In 1992, Dr. Jagan became the 4th and first President of East Indian descent and the anti-1980 Constitution camp led by the likes of Bisram et al immediately demanded the discarding of the diabolical charter. With Pele-esque skills, President Jagan juggled the political football by stating that it was too radical to make the changes he promised and gave his commitment not to abuse the autocratic texts carefully crafted with jurisprudence erudition by the 1980 Minister of Justice and Attorney-General Dr. Mohammed Shahabaddeen and Desmond Hoyte, Minister of Economic Planning. In addition to this, the President sought refuge under nationalistic argumentation by suggesting that he would not want to discard Burnham’s Constitution and revert to the British imperialist Westminster-type canon. Despite this seeming posture of betrayal of the anti-Burnham constitution flock who demanded a completely dashing and smashing of the legal diktat of 1980, the historical record will show that his party carried out numerous reforms in the aftermath of the 1997 elections.
THE 2015 PROMISE
On May 15th, 2015, David Arthur Granger was sworn in as the 9th President of the Cooperative Republic of Guyana and the Reformists were confident that this was their man. Understandably so, the change of government came against the backdrop of 23 years of intransigent monolithic governance and the APNU+AFC 2015 Manifesto stated, inter alia:‘ In the Cummingsburg Accord, the APNU and AFC are committed to the establishment of a Constitutional Reform Committee with a mandate to complete consultations, draft amendments and present same to the National Assembly…’.

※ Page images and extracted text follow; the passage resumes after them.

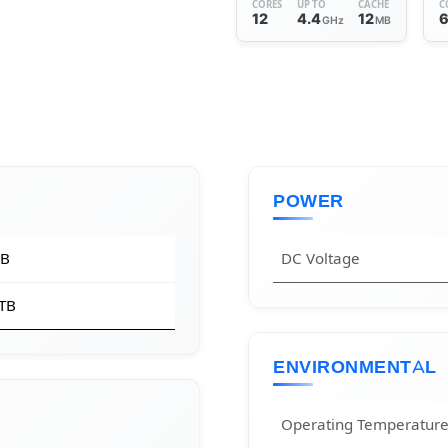
CORES
UP TO
CACHE
C
12
4.4
12
GHz
MB
POWER
GB
DC Voltage
 TB
ENVIRONMENTAL
Operating Temperatur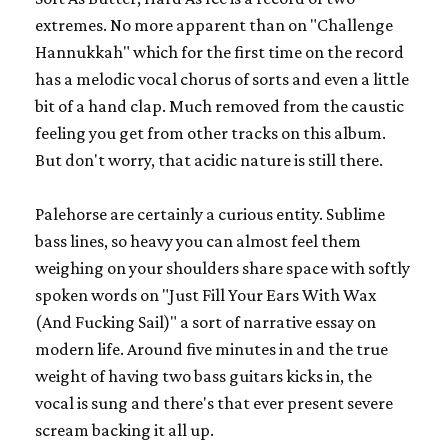
extremes. No more apparent than on "Challenge
Hannukkah" which for the first time on the record
has a melodic vocal chorus of sorts and even a little
bit of a hand clap. Much removed from the caustic
feeling you get from other tracks on this album.
But don't worry, that acidic nature is still there.
Palehorse are certainly a curious entity. Sublime
bass lines, so heavy you can almost feel them
weighing on your shoulders share space with softly
spoken words on "Just Fill Your Ears With Wax
(And Fucking Sail)" a sort of narrative essay on
modern life. Around five minutes in and the true
weight of having two bass guitars kicks in, the
vocal is sung and there's that ever present severe
scream backing it all up.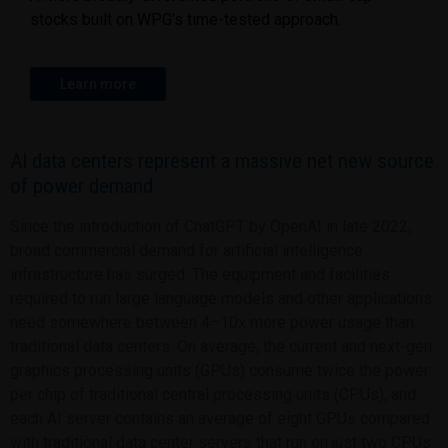
stocks built on WPG’s time-tested approach.
Learn more
AI data centers represent a massive net new source
of power demand
Since the introduction of ChatGPT by OpenAI in late 2022,
broad commercial demand for artificial intelligence
infrastructure has surged. The equipment and facilities
required to run large language models and other applications
need somewhere between 4–10x more power usage than
traditional data centers. On average, the current and next-gen
graphics processing units (GPUs) consume twice the power
per chip of traditional central processing units (CPUs), and
each AI server contains an average of eight GPUs compared
with traditional data center servers that run on just two CPUs.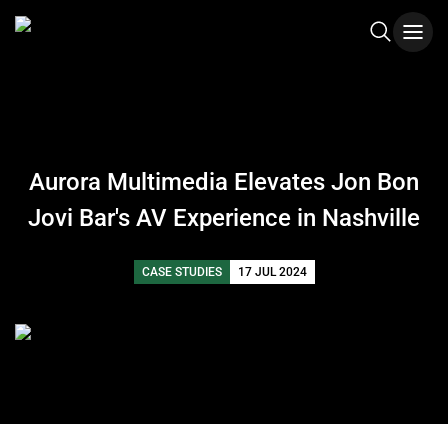
Aurora Multimedia Elevates Jon Bon
Jovi Bar's AV Experience in Nashville
CASE STUDIES
17 JUL 2024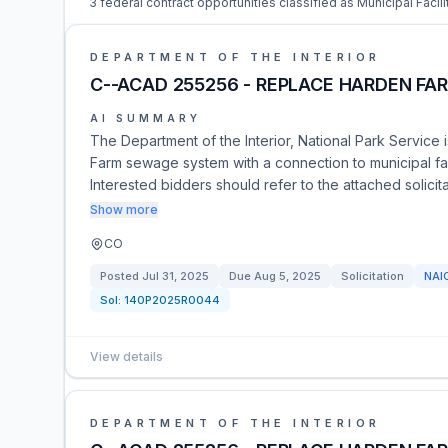
3 federal contract opportunities classified as Municipal Facili
DEPARTMENT OF THE INTERIOR
C--ACAD 255256 - REPLACE HARDEN FA
AI SUMMARY
The Department of the Interior, National Park Service 
Farm sewage system with a connection to municipal facil
Interested bidders should refer to the attached solic
Show more
CO
Posted
Jul 31, 2025
Due
Aug 5, 2025
Solicitation
NAI
Sol:
140P2025R0044
View details
DEPARTMENT OF THE INTERIOR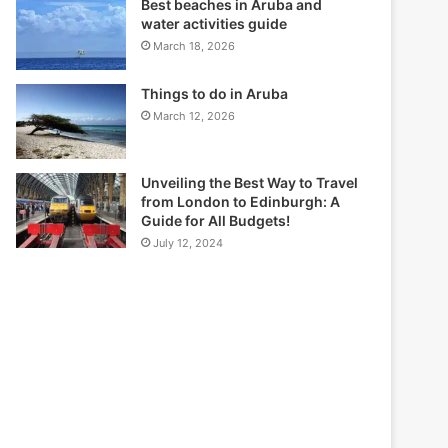
Best beaches in Aruba and
water activities guide
March 18, 2026
Things to do in Aruba
March 12, 2026
Unveiling the Best Way to Travel
from London to Edinburgh: A
Guide for All Budgets!
July 12, 2024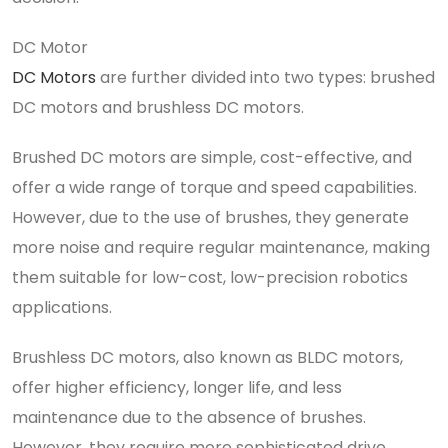
DC Motor
DC Motors
are further divided into two types: brushed
DC motors and brushless DC motors.
Brushed DC motors are simple, cost-effective, and
offer a wide range of torque and speed capabilities.
However, due to the use of brushes, they generate
more noise and require regular maintenance, making
them suitable for low-cost, low-precision robotics
applications.
Brushless DC motors, also known as BLDC motors,
offer higher efficiency, longer life, and less
maintenance due to the absence of brushes.
However, they require more sophisticated drive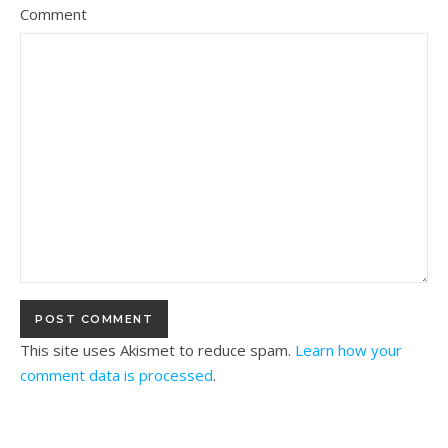
Comment
This site uses Akismet to reduce spam.
Learn how your
comment data is processed
.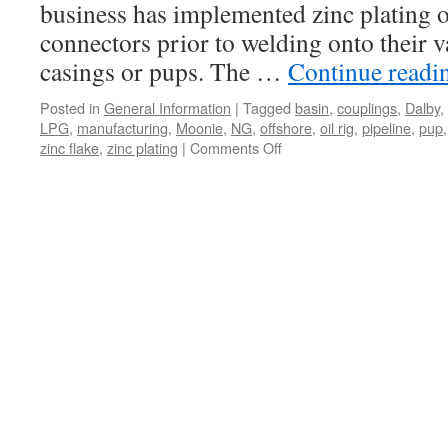
business has implemented zinc plating o
connectors prior to welding onto their 
casings or pups. The …
Continue read
Posted in
General Information
|
Tagged
basin
,
couplings
,
Dalby
,
LPG
,
manufacturing
,
Moonie
,
NG
,
offshore
,
oil rig
,
pipeline
,
pup
on
zinc flake
,
zinc plating
|
Comments Off
Oil
&
Gas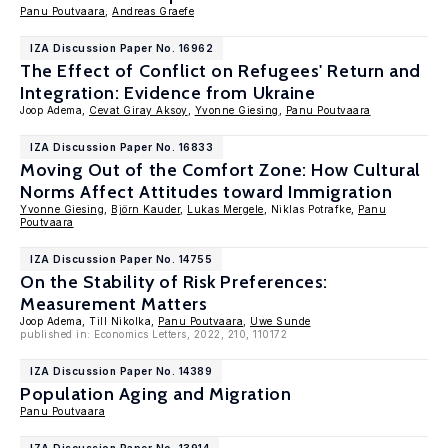
Panu Poutvaara
,
Andreas Graefe
IZA Discussion Paper No. 16962
The Effect of Conflict on Refugees' Return and
Integration: Evidence from Ukraine
Joop Adema,
Cevat Giray Aksoy
,
Yvonne Giesing
,
Panu Poutvaara
IZA Discussion Paper No. 16833
Moving Out of the Comfort Zone: How Cultural
Norms Affect Attitudes toward Immigration
Yvonne Giesing
,
Björn Kauder
,
Lukas Mergele
, Niklas Potrafke,
Panu
Poutvaara
IZA Discussion Paper No. 14755
On the Stability of Risk Preferences:
Measurement Matters
Joop Adema, Till Nikolka,
Panu Poutvaara
,
Uwe Sunde
published in: Economics Letters, 2022, 210, 110172
IZA Discussion Paper No. 14389
Population Aging and Migration
Panu Poutvaara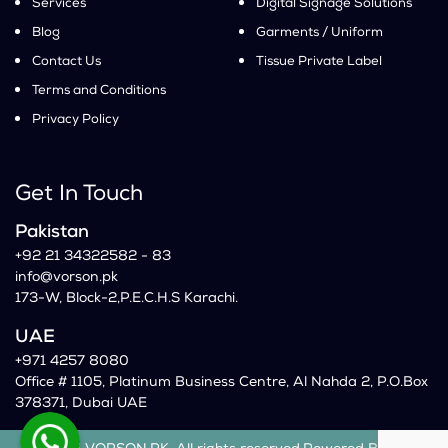
Services
Digital Signage Solutions
Blog
Garments / Uniform
Contact Us
Tissue Private Label
Terms and Conditions
Privacy Policy
Get In Touch
Pakistan
+92 21 34322582 - 83
info@vorson.pk
173-W, Block-2,P.E.C.H.S Karachi.
UAE
+971 4257 8080
Office # 1105, Platinum Business Centre, Al Nahda 2, P.O.Box
378371, Dubai UAE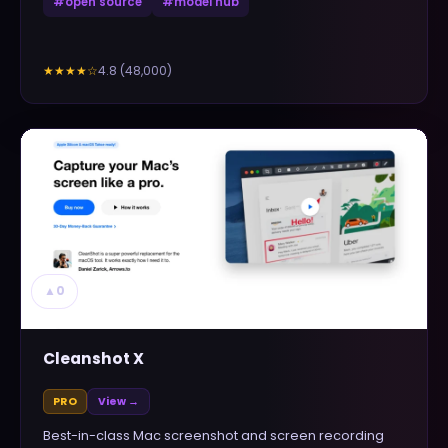
#
open source
#
model hub
4.8
(
48,000
)
★★★★
☆
▲
0
Cleanshot X
PRO
View →
Best-in-class Mac screenshot and screen recording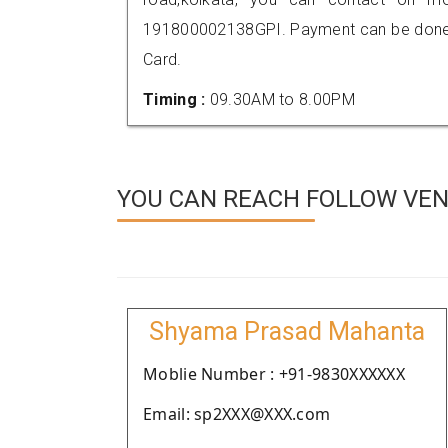
191800002138GPI. Payment can be done t
Card.
Timing :
09.30AM to 8.00PM
YOU CAN REACH FOLLOW VEN
Shyama Prasad Mahanta
Moblie Number : +91-9830XXXXXX
Email: sp2XXX@XXX.com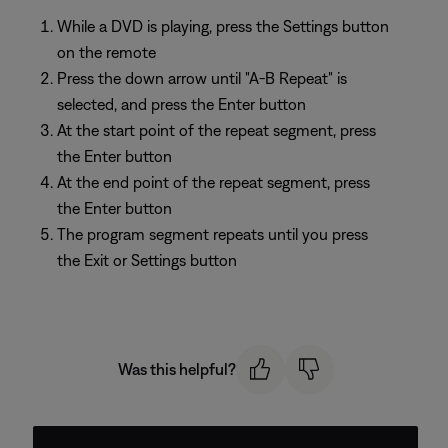
While a DVD is playing, press the Settings button
on the remote
Press the down arrow until "A-B Repeat" is
selected, and press the Enter button
At the start point of the repeat segment, press
the Enter button
At the end point of the repeat segment, press
the Enter button
The program segment repeats until you press
the Exit or Settings button
Was this helpful?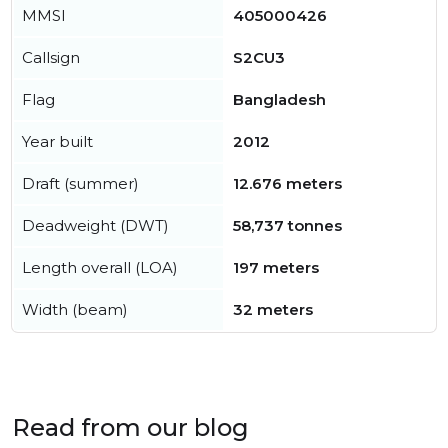
MMSI
405000426
Callsign
S2CU3
Flag
Bangladesh
Year built
2012
Draft (summer)
12.676 meters
Deadweight (DWT)
58,737 tonnes
Length overall (LOA)
197 meters
Width (beam)
32 meters
Read from our blog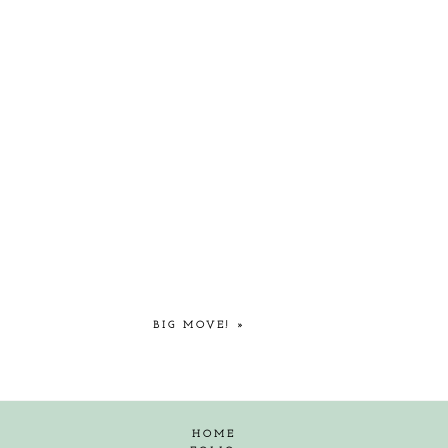
BIG MOVE!
»
HOME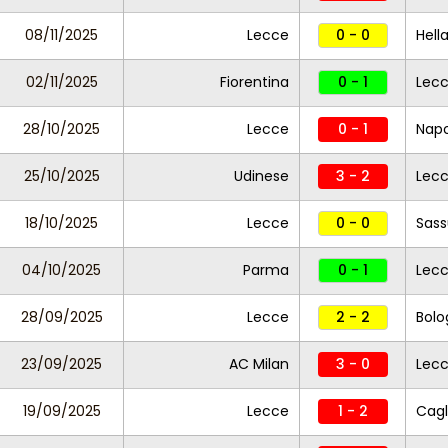
08/11/2025
Lecce
0 - 0
Hell
02/11/2025
Fiorentina
0 - 1
Lec
28/10/2025
Lecce
0 - 1
Napo
25/10/2025
Udinese
3 - 2
Lec
18/10/2025
Lecce
0 - 0
Sass
04/10/2025
Parma
0 - 1
Lec
28/09/2025
Lecce
2 - 2
Bolo
23/09/2025
AC Milan
3 - 0
Lec
19/09/2025
Lecce
1 - 2
Cagl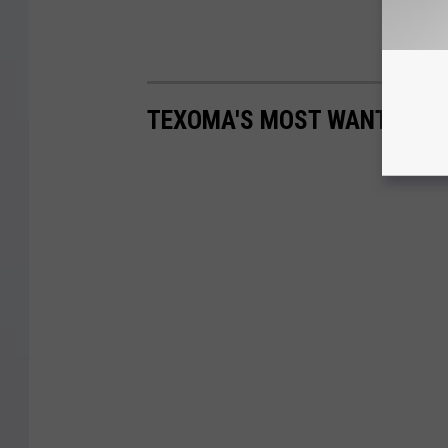
TEXOMA'S MOST WANTED FUG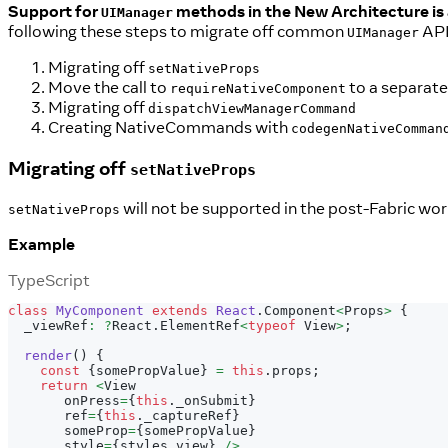
Support for
methods in the New Architecture is 
UIManager
following these steps to migrate off common
API
UIManager
Migrating off
setNativeProps
Move the call to
to a separate 
requireNativeComponent
Migrating off
dispatchViewManagerCommand
Creating NativeCommands with
codegenNativeComman
Migrating off
setNativeProps
will not be supported in the post-Fabric wor
setNativeProps
Example
TypeScript
class
MyComponent
extends
React
.
Component
<
Props
>
{
  _viewRef
:
?
React
.
ElementRef
<
typeof
 View
>
;
render
(
)
{
const
{
somePropValue
}
=
this
.
props
;
return
<
View
       onPress
=
{
this
.
_onSubmit
}
       ref
=
{
this
.
_captureRef
}
       someProp
=
{
somePropValue
}
       style
=
{
styles
.
view
}
/
>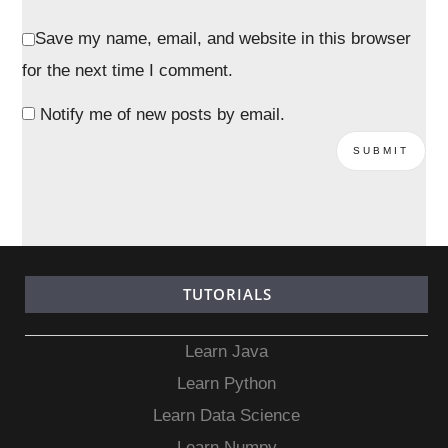
Save my name, email, and website in this browser
for the next time I comment.
Notify me of new posts by email.
TUTORIALS
Learn Java
Learn Python
Learn Data Science
Learn Numpy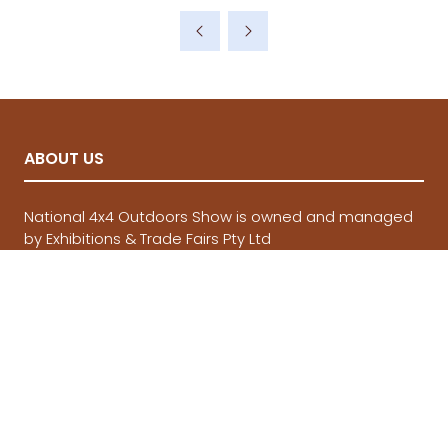
a
new
tab)
ABOUT US
National 4x4 Outdoors Show is owned and managed
by Exhibitions & Trade Fairs Pty Ltd
QUICKLINKS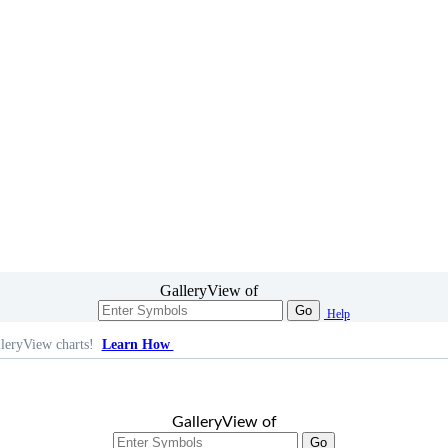
GalleryView of
Go
Help
leryView charts!
Learn How
GalleryView of
Go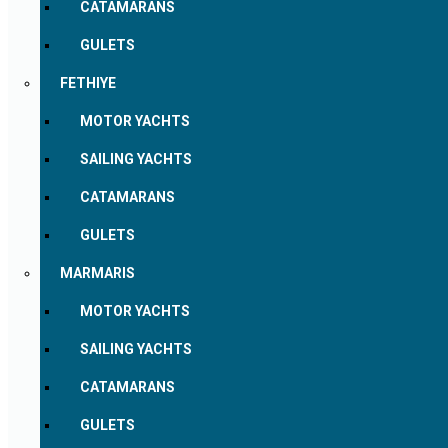
CATAMARANS
GULETS
FETHIYE
MOTOR YACHTS
SAILING YACHTS
CATAMARANS
GULETS
MARMARIS
MOTOR YACHTS
SAILING YACHTS
CATAMARANS
GULETS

These proposed reforms included transformational goodies such as power being shared in the Cabinet by parties which received 15% of the vote, the powers of the President to be reduced and increased powers for the Prime Minister which included authority over the Cabinet. The nation was anxious about the prospects and it felt like the fall of the Berlin Wall mystical air was blowing across the land. However, I was skeptical because I know power concedes nothing unless there is a cataclysmic upheaval. My skepticism was swiftly validated.
The Office of the Prime Minister moved expeditiously to establish the Constitutional Reform Steering Committee (CRSC) which was chaired by prominent Attorney-at-Law Nigel Hughes. The committee produced the Constitutional Reform Report which formed the basis for the Constitutional Reform Consultative Commission Bill. Two years after consistent concrete steps, the game of political football began. The Prime Minister’s Office kicked the ball over to the AG’s Chambers and the AG Chambers passed the ball to the National Assembly’s bi-partisan Parliamentary Committee on Constitutional Reform which they argued was key to any reforms. This Committee met once and there was never any submission made to Cabinet to begin the enactment of the reforms. No goals were scored and the 2015 promised died due to knocks and tackles in the game of political football.
CONCLUSION
A pattern has become evident. When one party is not within the halls of power, they feel the wrath of the Constitution and they passionately campaign for reforms. Once power is acquired and red carpet fever hits, there is a tendency to forget reforms and maximize the power accorded by the document. In this, the game becomes deadly because, besides concerns about the unfettered powers of the President, Reformists have argued for modifications to address the critical question of Ethnic Security Dilemma (ESD). Lowe, Khemraj et al have posited that there needs to be a Constitution that addresses the fears of the various ethnic groups through power-sharing arrangements that would bring an end to the ‘winner takes all’ system.
These cries have fallen on deaf ears and it seems for us to reach the promised land of the reform of the Constitution, Guyana may have to eventually bear witness to the words of John Pym (1584-1643): ‘the form of government in any state cannot be altered without apparent danger of ruin to that state’.